Throughout this afternoon, members will articulate those solutions and, no doubt, their own. However, I will set out my overall thoughts. The SNP Government must take responsibility—this is a devolved matter and the responsibility lies four square at this Government’s door. There must be proper national data collation by the Government, which will stem from trusted consistent reporting by teachers who have been given faith in the system—something that has been picked up in the Labour amendment, which we will vote for.
There must be a proper strategy in place. In Aberdeen alone, the majority of teachers believe that their schools lack effective strategies to address violence. The strategy must start with real boundaries and proper consequences, including the possibility of exclusion. We must empower headteachers, and the Government must finally honour its promises, which were made 17 years ago, on reducing class sizes.
Finally, the Government must look beyond its siloed thinking on education—my colleagues will talk more about that—because behaviour is often a function of issues that are generated and experienced outside, and are unrelated to, the school or the environment in which people are schooled.
The time for talking is over: actually, it was over years ago. The time for real action is right now. There must be no more behind-closed-doors discussion groups that never seem to report, no more slopey-shouldering to cash-strapped local authorities and putting the blame on teachers, and no more ignoring powerful reports. For every moment in which nothing is done, our kids and our teachers are being mentally and physically assaulted. Our parents despair because they are sending their children to school uncertain of their safety and uncertain about what is happening in their classrooms while they are trying to learn.

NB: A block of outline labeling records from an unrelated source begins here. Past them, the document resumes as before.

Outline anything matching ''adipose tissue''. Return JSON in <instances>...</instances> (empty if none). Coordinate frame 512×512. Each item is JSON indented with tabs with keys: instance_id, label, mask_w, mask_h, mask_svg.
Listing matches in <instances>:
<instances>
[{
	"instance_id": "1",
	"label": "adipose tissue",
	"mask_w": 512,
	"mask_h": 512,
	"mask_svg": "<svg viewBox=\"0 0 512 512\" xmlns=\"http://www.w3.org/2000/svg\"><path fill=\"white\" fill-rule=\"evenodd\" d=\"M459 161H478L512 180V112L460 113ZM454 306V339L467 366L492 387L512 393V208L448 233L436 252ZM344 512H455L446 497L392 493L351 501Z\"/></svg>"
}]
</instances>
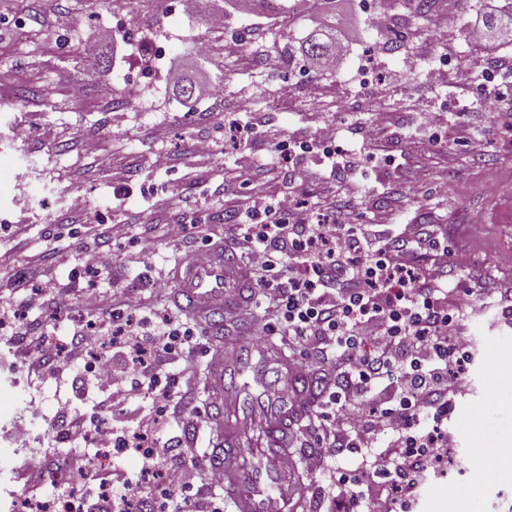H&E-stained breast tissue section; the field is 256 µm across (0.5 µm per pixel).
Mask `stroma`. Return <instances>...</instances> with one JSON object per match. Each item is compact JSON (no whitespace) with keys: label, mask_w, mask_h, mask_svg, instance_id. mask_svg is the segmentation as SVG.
I'll return each mask as SVG.
<instances>
[{"label":"stroma","mask_w":512,"mask_h":512,"mask_svg":"<svg viewBox=\"0 0 512 512\" xmlns=\"http://www.w3.org/2000/svg\"><path fill=\"white\" fill-rule=\"evenodd\" d=\"M232 2L126 0L119 14L114 0H0L1 308L21 310L28 326L63 348L77 330L91 334L111 322V308L90 311L81 304L95 288L129 302L126 315L135 322L141 314L132 304L139 300L154 304L156 318L176 314L168 293H155L152 284L172 279L184 255L218 242L237 246L235 224L248 191L233 180L232 169L257 165L270 197L288 193L314 210L321 190L310 178L315 158H279L273 143L284 135L312 138L326 123L338 129L342 156L361 161L337 187L338 199L358 207L368 222L388 213L412 224L443 225L449 259L512 278V116L496 99L500 93L512 98V82L484 92L488 57L467 39L470 26L494 15L496 6L512 11V0H463L449 30L438 26L435 8H426L412 17L393 55L380 50L377 11L366 0H351L348 17L313 0L290 19L260 6L241 13ZM217 11L224 14L220 31L209 25ZM349 18L359 36L341 71L318 70L301 56L300 46L322 23L340 26ZM103 29L116 39L119 56L107 50L86 56L82 42ZM202 43L209 53H197ZM156 45L164 47L163 59L143 68L140 57ZM447 46L470 62L468 78L429 75ZM367 61L387 89L357 88V68ZM174 62L187 63L185 79L205 78L222 86L223 96L207 102L179 97L168 74ZM288 80L295 93L278 103ZM106 81L114 93L109 101L99 94ZM72 84L82 86L80 98L70 96ZM376 111L394 115L391 129L377 138L367 127ZM428 111L460 114V132L429 146L420 125ZM45 126L55 129L56 140L41 137ZM472 137L481 140V155H471ZM201 139L211 143V155L195 153ZM89 140L99 142V153L86 151ZM158 154L169 156L168 167L154 166ZM76 195L90 201L101 223L83 224L70 207ZM163 195L168 201L161 207ZM181 218L188 221L184 236L169 242L164 226ZM113 224L123 225V238H110ZM107 247L117 272L90 271L94 252ZM38 287L40 301L25 306L28 291ZM493 299L489 287L471 297L479 312L465 316L472 338L467 388L446 422L453 439L448 459L465 463L470 478L453 486L448 470L429 473L411 512H489L480 491L512 489V469H486L491 449L512 447V315H502ZM215 351L206 329L197 327L183 359L170 367L176 390L198 409L172 427L171 463L188 461L183 451L190 448L197 469L208 465L211 430L200 414L209 408L207 367ZM13 353L12 338L0 334V512L23 501V476L32 463L48 500L72 495L89 505L98 480L72 486L65 473L71 457L96 450L67 439L63 403L117 432L133 429L141 405L113 406L111 391L95 387L84 363L42 377L19 367ZM24 414L34 416L38 430L30 458L10 453L8 432Z\"/></svg>","instance_id":"35a3bbf8"}]
</instances>
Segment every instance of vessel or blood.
<instances>
[{"label": "vessel or blood", "instance_id": "1", "mask_svg": "<svg viewBox=\"0 0 512 512\" xmlns=\"http://www.w3.org/2000/svg\"><path fill=\"white\" fill-rule=\"evenodd\" d=\"M238 266L239 255L230 247L196 254L177 271L176 302L208 323L221 317L237 319L254 293L253 286L241 279ZM211 371L219 400L210 411L215 441L209 462L229 475L225 497L234 512H288L296 493L280 467V457L288 450V436L303 409L289 396L277 364L248 342L231 343L228 355L213 361ZM254 429L272 442L248 463L244 443Z\"/></svg>", "mask_w": 512, "mask_h": 512}]
</instances>
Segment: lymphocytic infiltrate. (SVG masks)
Listing matches in <instances>:
<instances>
[{
	"label": "lymphocytic infiltrate",
	"instance_id": "1",
	"mask_svg": "<svg viewBox=\"0 0 512 512\" xmlns=\"http://www.w3.org/2000/svg\"><path fill=\"white\" fill-rule=\"evenodd\" d=\"M234 179L254 202L239 227L242 271L257 286L262 310L253 333L303 346L289 373L334 379L306 425L315 447L307 467L320 471L331 454L363 452L356 468L336 477L335 501L357 512L373 497L376 512H402L426 473L447 463L444 416L466 387L471 339L448 277L447 247L423 224L359 223L353 209H337L328 196L320 200L327 218L315 224L291 196L267 202L266 184L250 168ZM192 334L177 316L165 317L152 340L136 338L132 324L113 323L106 369L94 380L113 387L118 404L140 400L144 408L136 427L121 434L69 411L68 436L77 446L136 457L141 475L159 474L169 494L187 492L186 506L222 512L216 490L223 472L193 475L170 465L163 439L190 413L162 380ZM104 341L81 340L64 353L84 360ZM126 379L130 387L120 389ZM98 478L99 512H129L139 482L109 471Z\"/></svg>",
	"mask_w": 512,
	"mask_h": 512
}]
</instances>
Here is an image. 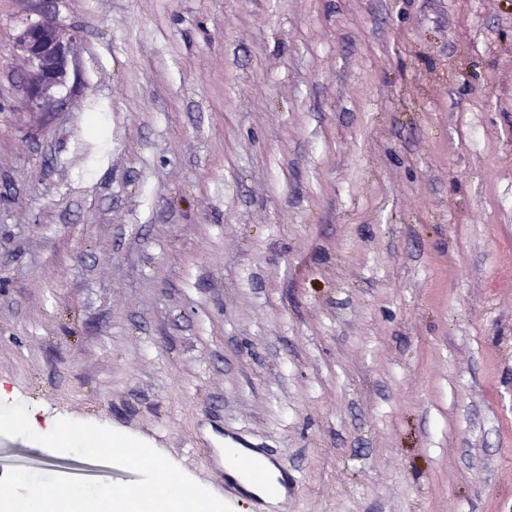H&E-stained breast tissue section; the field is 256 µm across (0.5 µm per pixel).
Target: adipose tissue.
I'll return each instance as SVG.
<instances>
[{
	"mask_svg": "<svg viewBox=\"0 0 512 512\" xmlns=\"http://www.w3.org/2000/svg\"><path fill=\"white\" fill-rule=\"evenodd\" d=\"M0 423L10 424L27 430L37 441L56 437L67 449L82 448L91 453L93 447H107L117 441L118 435L109 429L97 432L96 446H88L80 430L61 425L54 419L39 420L34 408L20 407L14 402V396L0 387ZM127 462L146 461L150 464L151 480L146 489L124 488L121 490L103 489L99 492L103 506L112 507L113 512H141L140 495L148 490L167 500L170 505H178L179 491L183 479L174 463L155 460L150 449L136 442H128ZM58 484L52 479H31L17 476L11 486H0V503L9 512H55V499Z\"/></svg>",
	"mask_w": 512,
	"mask_h": 512,
	"instance_id": "1",
	"label": "adipose tissue"
}]
</instances>
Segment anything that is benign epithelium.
<instances>
[{
	"label": "benign epithelium",
	"instance_id": "benign-epithelium-1",
	"mask_svg": "<svg viewBox=\"0 0 512 512\" xmlns=\"http://www.w3.org/2000/svg\"><path fill=\"white\" fill-rule=\"evenodd\" d=\"M74 35L43 16L27 20L15 39V48L31 63L28 75L30 109L41 108V100L52 90L67 84L73 60L70 45Z\"/></svg>",
	"mask_w": 512,
	"mask_h": 512
}]
</instances>
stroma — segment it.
<instances>
[{
    "label": "stroma",
    "mask_w": 512,
    "mask_h": 512,
    "mask_svg": "<svg viewBox=\"0 0 512 512\" xmlns=\"http://www.w3.org/2000/svg\"><path fill=\"white\" fill-rule=\"evenodd\" d=\"M0 384L221 501L238 436L300 479L252 512H512V0H0ZM73 39V34L61 29L48 16L24 22L15 39V48L31 63L27 79L31 110L40 109L44 97L67 84L73 63L70 55Z\"/></svg>",
    "instance_id": "35a3bbf8"
}]
</instances>
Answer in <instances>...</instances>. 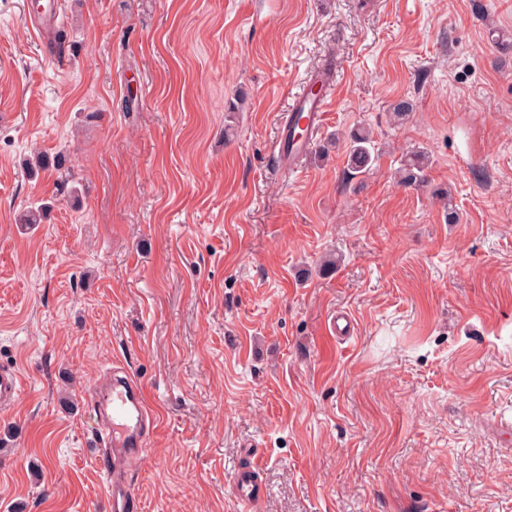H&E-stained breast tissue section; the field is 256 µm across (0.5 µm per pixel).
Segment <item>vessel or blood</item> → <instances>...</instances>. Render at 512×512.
<instances>
[{
	"mask_svg": "<svg viewBox=\"0 0 512 512\" xmlns=\"http://www.w3.org/2000/svg\"><path fill=\"white\" fill-rule=\"evenodd\" d=\"M62 0H34L28 13L41 36H48L62 17ZM329 104L327 98L309 92L296 94L289 106V117L300 120L303 138L294 144L278 141L277 157L297 155L306 150L322 124ZM21 379L12 368H0V403L19 397ZM91 397L102 417L101 448L98 460L105 476L108 512H131L134 492L126 479V465L135 459L146 440V432L157 422L151 411L142 382L124 368L116 366L101 377L91 390ZM248 465L235 469L232 485L236 498L244 503H256L263 497L257 480L259 467L254 450H246Z\"/></svg>",
	"mask_w": 512,
	"mask_h": 512,
	"instance_id": "vessel-or-blood-1",
	"label": "vessel or blood"
}]
</instances>
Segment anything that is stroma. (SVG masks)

Parliament—vote for my motion. For the sake of all in our schools, let us get on with it.
I move,
That the Parliament believes that no pupil, teacher or member of school staff should suffer physical or verbal abuse and that every child and young person has the right to an uninterrupted school day, free from violence and disruption; notes the impact that the current escalation of violence in schools has had on the teaching profession, especially in relation to retention and mental health; further notes, with concern, the alarming reports of instances of violence and disruption, and calls on the Scottish Government to support parents, teachers and staff, assisting them in promoting acceptable behaviour and tackling instances of violence and disruption; calls on the Scottish Government to support children and young people impacted by violence and disruption in schools and to facilitate an environment in which all young people are safe to learn, develop and grow, and further calls on all Members of the Scottish Parliament to work together in tackling the seriousness of this issue, diligently and without delay.